How bout a little mince meat with a dash of Brandy
In 1890 our local newspapers were firmly on the WCTU bandwagon. Editors, therefore, were aghast when a popular and otherwise admirable farm magazine published a recipe for mince meat that contained a dash of brandy. The following editorial appeared in February, 1890.
We were greatly surprised and pained at the position taken, in a recent issue of The Prairie Farmer, in its household improvement department. This is a farm and home paper of wide circulation and many excellencies, but after its utterances of Jan. 11, in regard to the use of brandy, it deserves to be put out of every home as untrustworthy and misleading, if not absolutely dangerous. Its place can easily be filled by some other farm journal of equal general merit, but that is not so shaky in its temperance sentiments. The Prairie Farmer’s disturbing avowal of opinion in this matter was brought about by a courteous letter from a subscriber because the use of brandy was recommended in preparing mince meat.

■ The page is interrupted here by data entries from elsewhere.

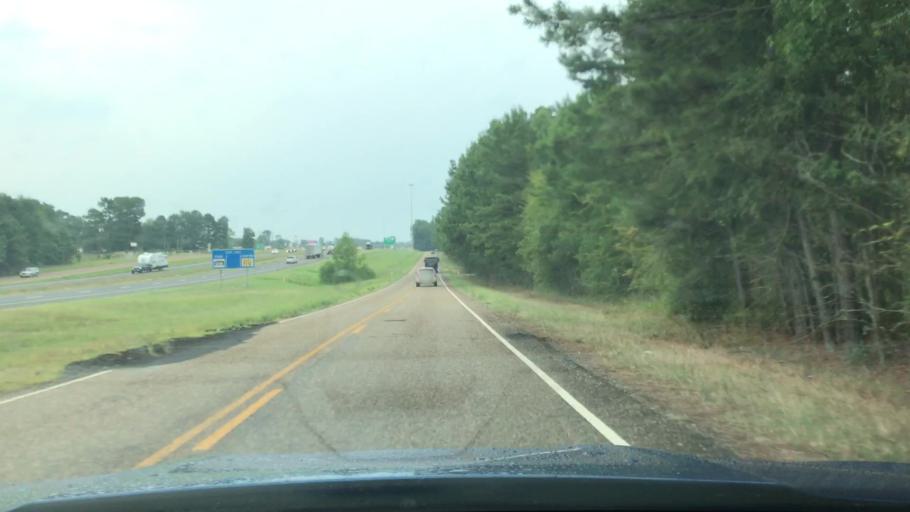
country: US
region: Texas
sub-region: Harrison County
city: Waskom
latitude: 32.4804
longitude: -94.0975
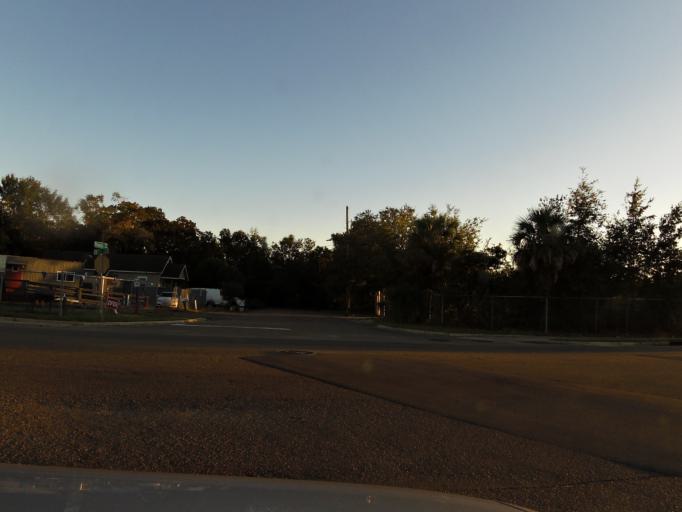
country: US
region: Florida
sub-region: Duval County
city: Jacksonville
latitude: 30.3453
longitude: -81.6410
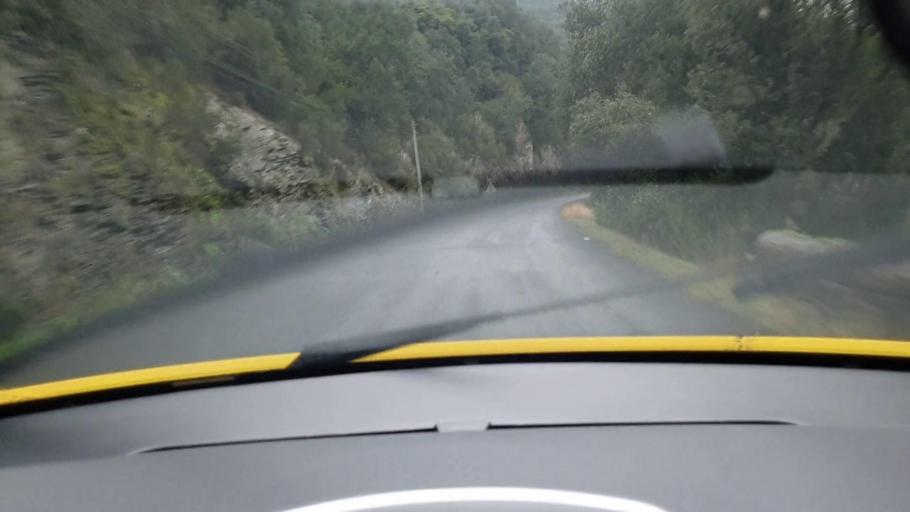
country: FR
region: Languedoc-Roussillon
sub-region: Departement du Gard
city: Sumene
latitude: 43.9982
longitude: 3.7110
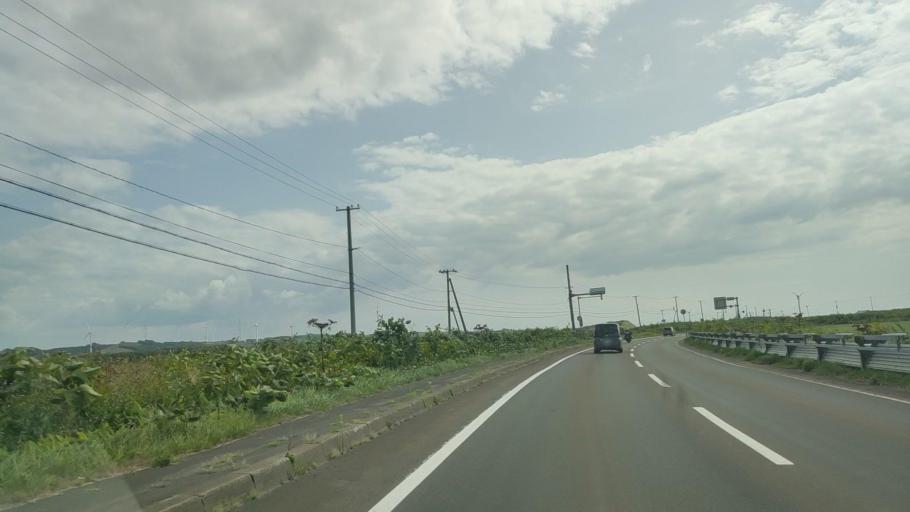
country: JP
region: Hokkaido
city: Rumoi
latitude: 44.2733
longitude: 141.6576
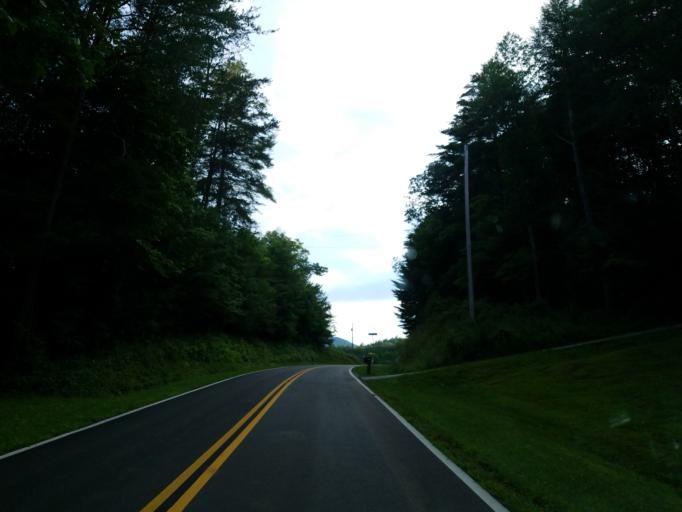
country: US
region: Georgia
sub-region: Union County
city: Blairsville
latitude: 34.7385
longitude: -84.0598
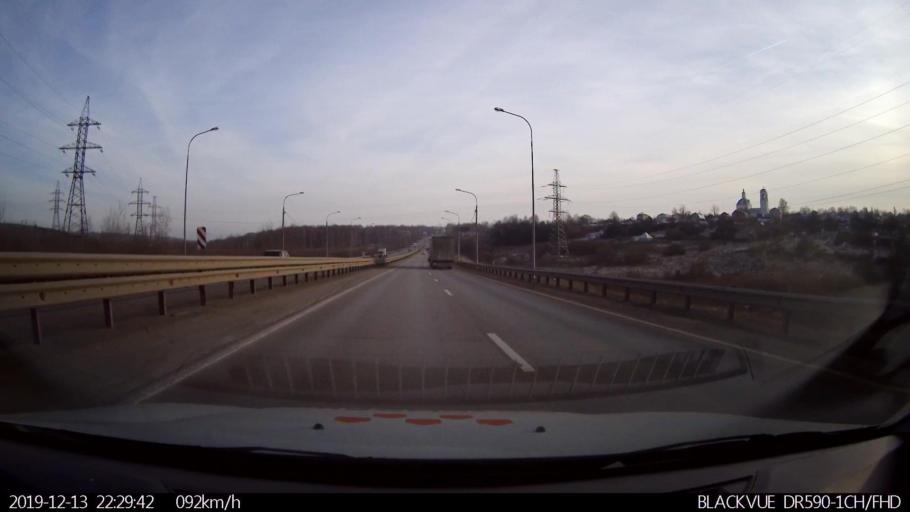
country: RU
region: Nizjnij Novgorod
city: Afonino
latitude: 56.2348
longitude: 44.0532
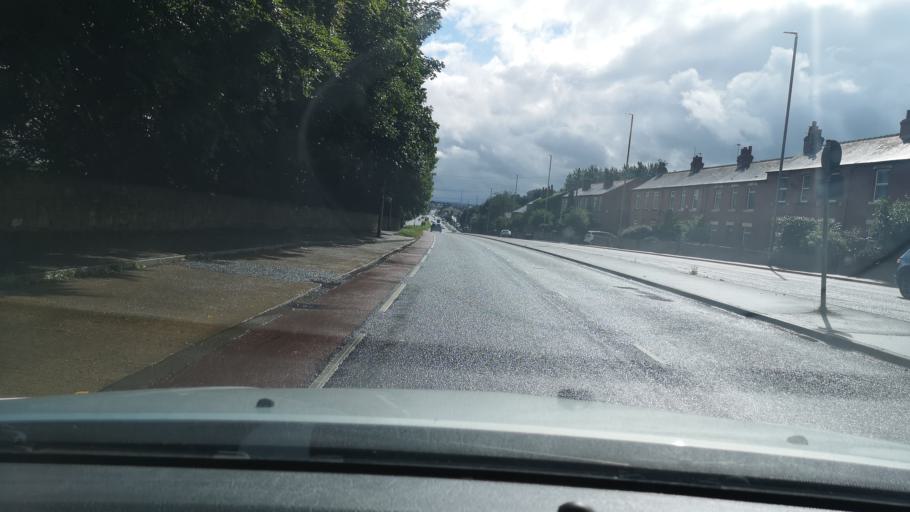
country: GB
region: England
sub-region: City and Borough of Leeds
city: Morley
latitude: 53.7207
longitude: -1.5905
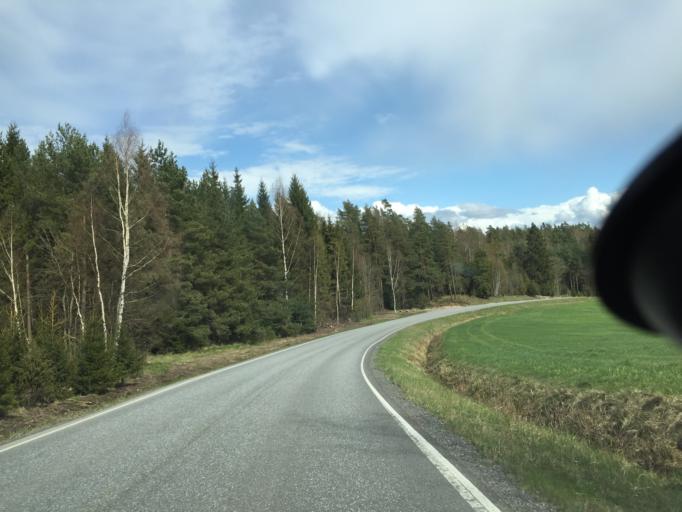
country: FI
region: Varsinais-Suomi
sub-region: Salo
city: Pernioe
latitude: 60.0334
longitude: 23.1880
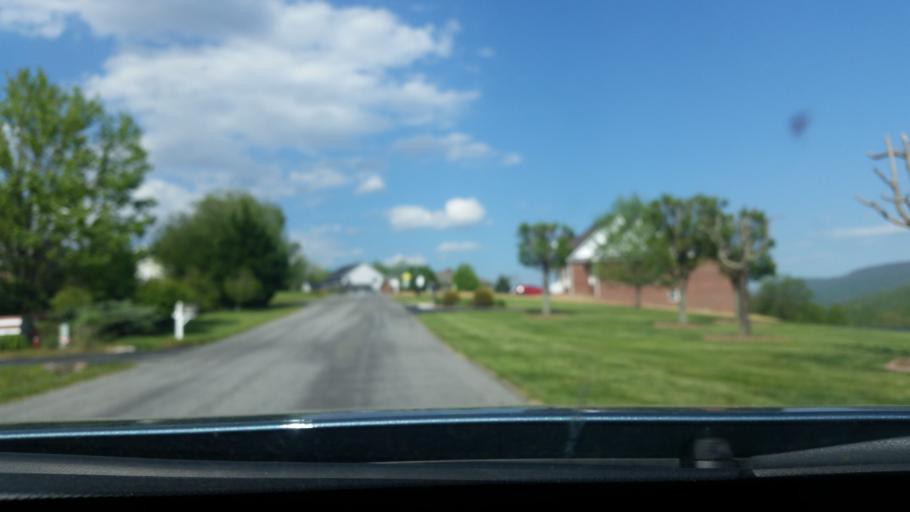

The magazine responded at some length, writing that the abuse of liquor must be overcome individually and that there is a better way to help those cursed with a taste for strong drink than to not print such recipes, as “each individual must decide how much temptation they can stand.” She also talks about the alcohol used in mince meat being “burned out” in the baking.
She is obviously an inexperienced cook if she believes this to be the case. Nothing like the heat required to volatize and drive out the brandy is used in baking a covered mince meat pie. If this were the case where would be the “improved flavor” claimed by this advocate of hard liquor?
One of our readers fears her mince meat would spoil without the addition of a small amount of wine or brandy. Such fears can be set at rest by heating and canning the mince meat in tin cans, where it will keep indefinitely. The same contributor then says “I see no more harm in the proper use of small amounts of brandy in cooking than in the proper use of money, which is also subject to abuse.”
This fine abstruse and psychological proposition may be supported by a course of metaphysical arguments, but the fate of the child suffering from alcohol poison is just as bad whether the evil be in the poison itself or the one who administers it.
The final sentence offers a fine example of attacking a rational position with a jumble of words that sound erudite but aren’t, an art finely honed by today’s politicians and their sycophants.
There is also a hint of hypocrisy in the fact that at the time the above article was printed our paper was among those featuring regular and prominent ads praising Lydia Pinkham’s fabulous formula for female problems, which ran about 36 proof. Ask your pharmacist.
Regardless, when it comes to mince meat, with or without brandy, I’m one of those individuals who can withstand a lot of temptation.